Schrion Baggett has been a Stationary Engineer with OE324 (and formerly 547) for 33 years, the last 13 of them at TCF (formerly Cobo) Center. She is proud to work at the premier convention center in the state, and well versed in all of the tasks they are responsible for.
“We keep very busy,” she says. “We’re control room operators, we handle heating and cooling, the lighting, and we dispatch for the crew working in the facility.”
2020 was going to be the first year that the North American International Auto Show was held in June instead of January, but things were still active at TCF Center. “We’re never out, never down, even over holidays. With heating, cooling, even fire systems, we never stop. It’s a rarity to not have a stationary engineer in here.”
When the first cases of COVID-19 were identified in Michigan, TCF sprang into action to protect it’s staff.
“We restocked and reformulated housekeeping procedures to meet CDC and OSHA standards for COVID-19 crisis operations including an increased number of hand sanitizing stations, washroom stocking and cleaning measures, signs in all bathrooms with hand washing instructions and PPE availability for staff,” explains TCF Center General Manager Claude Molinari. “Employees were assigned critical pathways to enter the venue and given temperature checks before entering. A permanent isolation room was established and equipped to handle employees and guests feeling unwell.”

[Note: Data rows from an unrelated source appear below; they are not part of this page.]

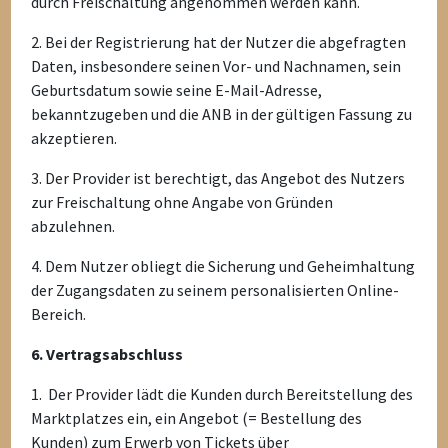
durch Freischaltung angenommen werden kann.
2. Bei der Registrierung hat der Nutzer die abgefragten
Daten, insbesondere seinen Vor- und Nachnamen, sein
Geburtsdatum sowie seine E-Mail-Adresse,
bekanntzugeben und die ANB in der gültigen Fassung zu
akzeptieren.
3. Der Provider ist berechtigt, das Angebot des Nutzers
zur Freischaltung ohne Angabe von Gründen
abzulehnen.
4. Dem Nutzer obliegt die Sicherung und Geheimhaltung
der Zugangsdaten zu seinem personalisierten Online-
Bereich.
6. Vertragsabschluss
1. Der Provider lädt die Kunden durch Bereitstellung des
Marktplatzes ein, ein Angebot (= Bestellung des
Kunden) zum Erwerb von Tickets über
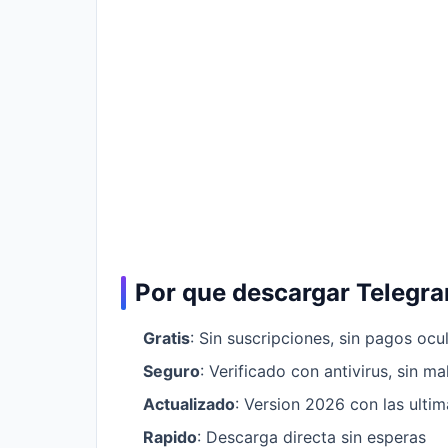
Por que descargar Telegr
Gratis
: Sin suscripciones, sin pagos ocu
Seguro
: Verificado con antivirus, sin m
Actualizado
: Version 2026 con las ulti
Rapido
: Descarga directa sin esperas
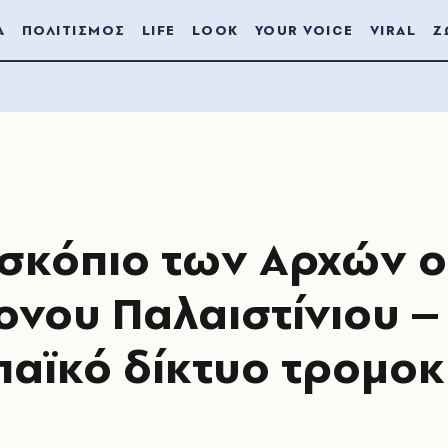
Α
ΠΟΛΙΤΙΣΜΟΣ
LIFE
LOOK
YOUR VOICE
VIRAL
Ζ
οσκόπιο των Αρχών ο
ονου Παλαιστίνιου –
παϊκό δίκτυο τρομο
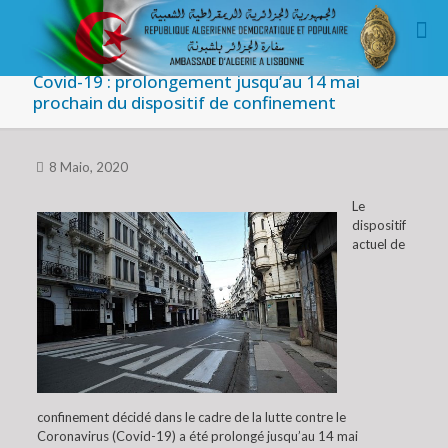
Covid-19 : prolongement jusqu’au 14 mai
prochain du dispositif de confinement
8 Maio, 2020
Le
dispositif
actuel de
confinement décidé dans le cadre de la lutte contre le
Coronavirus (Covid-19) a été prolongé jusqu’au 14 mai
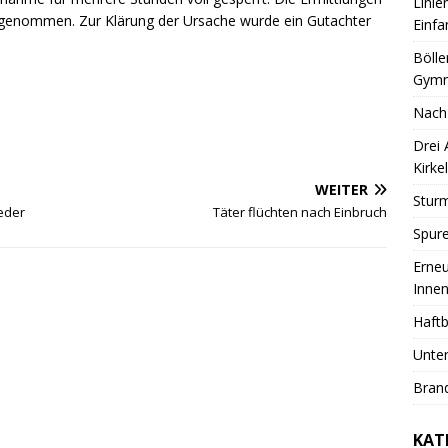
Linie
ufgenommen. Zur Klärung der Ursache wurde ein Gutachter
Einfa
Bölle
Gymn
Nach
Drei
Kirkel
WEITER
Sturm
eder
Täter flüchten nach Einbruch
Spure
Erneu
Innen
Haftb
Unter
Brand
KAT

Baggett points out the Stationary Engineers were among the first in the city to get “essential worker” letters. But not long after the Stay-In-Place order was issued, it became evident there were not enough available hospital beds in Metro Detroit if the cases of COVID-19 continued to increase. An emergency request was made of the TCF Center, and it would require all hands-on deck.
“Representatives from the State of Michigan reached out alerting us that the venue was needed to serve and an alternate care facility,” explains Molinari. “Working with the Army Corps of Engineers, the 1000 bed hospital facility was constructed in a record nine days and included 650 beds in Hall C that are all equipped with oxygen.”

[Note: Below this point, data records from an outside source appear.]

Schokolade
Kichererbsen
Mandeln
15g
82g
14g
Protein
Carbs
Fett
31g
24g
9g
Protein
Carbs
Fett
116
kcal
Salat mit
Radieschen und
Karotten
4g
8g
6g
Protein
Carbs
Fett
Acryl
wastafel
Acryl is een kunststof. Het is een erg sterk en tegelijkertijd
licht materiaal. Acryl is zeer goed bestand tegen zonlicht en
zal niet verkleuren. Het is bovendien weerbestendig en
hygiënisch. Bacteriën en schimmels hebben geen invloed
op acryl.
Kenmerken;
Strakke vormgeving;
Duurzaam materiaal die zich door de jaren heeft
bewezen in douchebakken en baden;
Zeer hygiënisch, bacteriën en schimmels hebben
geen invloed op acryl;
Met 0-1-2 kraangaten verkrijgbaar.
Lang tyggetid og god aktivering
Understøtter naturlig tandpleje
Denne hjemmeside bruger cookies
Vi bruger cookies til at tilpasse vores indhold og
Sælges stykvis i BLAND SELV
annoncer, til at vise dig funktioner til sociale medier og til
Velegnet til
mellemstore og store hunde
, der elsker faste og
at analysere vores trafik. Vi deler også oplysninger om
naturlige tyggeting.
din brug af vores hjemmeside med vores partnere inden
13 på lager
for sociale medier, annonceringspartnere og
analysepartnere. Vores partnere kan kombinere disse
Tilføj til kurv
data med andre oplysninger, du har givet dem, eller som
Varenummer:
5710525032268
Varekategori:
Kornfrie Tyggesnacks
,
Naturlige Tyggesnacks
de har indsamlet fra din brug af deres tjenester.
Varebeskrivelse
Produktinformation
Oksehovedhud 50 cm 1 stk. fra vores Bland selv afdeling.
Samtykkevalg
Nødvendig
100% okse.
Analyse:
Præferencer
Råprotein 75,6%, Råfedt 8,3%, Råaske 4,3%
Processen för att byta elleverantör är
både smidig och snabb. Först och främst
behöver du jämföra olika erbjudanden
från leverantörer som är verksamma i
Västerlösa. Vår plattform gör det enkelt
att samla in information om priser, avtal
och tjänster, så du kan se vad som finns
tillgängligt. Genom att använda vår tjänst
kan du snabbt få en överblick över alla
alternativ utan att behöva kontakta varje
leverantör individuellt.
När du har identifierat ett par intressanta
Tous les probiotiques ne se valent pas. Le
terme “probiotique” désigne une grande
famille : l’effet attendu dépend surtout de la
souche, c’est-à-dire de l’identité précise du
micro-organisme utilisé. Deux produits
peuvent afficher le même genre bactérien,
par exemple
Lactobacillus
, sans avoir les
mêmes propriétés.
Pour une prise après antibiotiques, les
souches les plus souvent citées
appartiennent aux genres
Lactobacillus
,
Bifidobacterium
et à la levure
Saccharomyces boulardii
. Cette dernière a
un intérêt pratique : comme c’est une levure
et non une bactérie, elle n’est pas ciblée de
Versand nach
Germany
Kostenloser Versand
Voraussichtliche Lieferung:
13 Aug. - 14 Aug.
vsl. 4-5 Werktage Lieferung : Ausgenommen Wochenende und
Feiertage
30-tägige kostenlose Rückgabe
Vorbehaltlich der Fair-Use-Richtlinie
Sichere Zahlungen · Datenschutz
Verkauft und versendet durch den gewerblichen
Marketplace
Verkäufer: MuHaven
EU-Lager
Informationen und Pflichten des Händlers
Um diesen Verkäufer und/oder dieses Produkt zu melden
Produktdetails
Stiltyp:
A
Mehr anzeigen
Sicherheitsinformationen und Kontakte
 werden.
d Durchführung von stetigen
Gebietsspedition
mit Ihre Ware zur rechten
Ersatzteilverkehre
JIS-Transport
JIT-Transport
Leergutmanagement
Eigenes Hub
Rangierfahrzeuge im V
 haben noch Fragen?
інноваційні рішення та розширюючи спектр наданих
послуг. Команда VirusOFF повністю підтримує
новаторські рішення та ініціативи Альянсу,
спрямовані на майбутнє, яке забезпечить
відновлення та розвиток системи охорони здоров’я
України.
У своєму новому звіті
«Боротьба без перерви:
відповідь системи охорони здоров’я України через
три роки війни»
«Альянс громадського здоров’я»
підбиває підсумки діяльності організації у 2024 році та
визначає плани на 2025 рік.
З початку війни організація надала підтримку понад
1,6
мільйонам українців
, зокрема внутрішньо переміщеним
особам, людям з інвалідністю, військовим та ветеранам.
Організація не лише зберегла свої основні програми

The work inside TCF was undertaken by several union trades, including Operating Engineers 324 equipment operators. But the challenges for the Stationary Engineers already at TCF were among the most difficult of all. The exhibit halls mechanical HVAC systems were programmed to create a negative pressure environment, designed to replicate conditions in a hospital room most conducive to healing.
“The team at TCF Center proved themselves to be one of the best in the country, working seamlessly with local, state and federal agencies around the clock to execute this mission for the country,” says Molinari. “We will continue to work just as hard in redesigning our product to meet the needs of future events when this crisis is over.”
Baggett is proud of the work accomplished with her coworkers.
“It was a privilege, all of us wanting to do the best you can do to help out the situation, whatever was asked of you,” she said. “It meant everything to just do your part. Everybody just stepped up and did what we had to do. You challenge yourself, to see what you can do.”
“I can’t say enough for what it has been to me.”
Whether taking part in the emergency work or manning their station to keep Michigan running, one thing all four agree on is the value their training and knowledge as Operating Engineers 324 members. It’s what they credit for preparing them for being the best they could be in this crisis.
“The quality of skilled people they get when they get an OE324 member,” says Pond, “is second to none. I think more people need to realize that.”
Burgett agrees. “It’s been so fulfilling, being in the trade for as long as I have. Watching things change. Anybody who is interested would be on the right path to a long prosperous future to come through 324. I can’t say enough for what it has been to me.”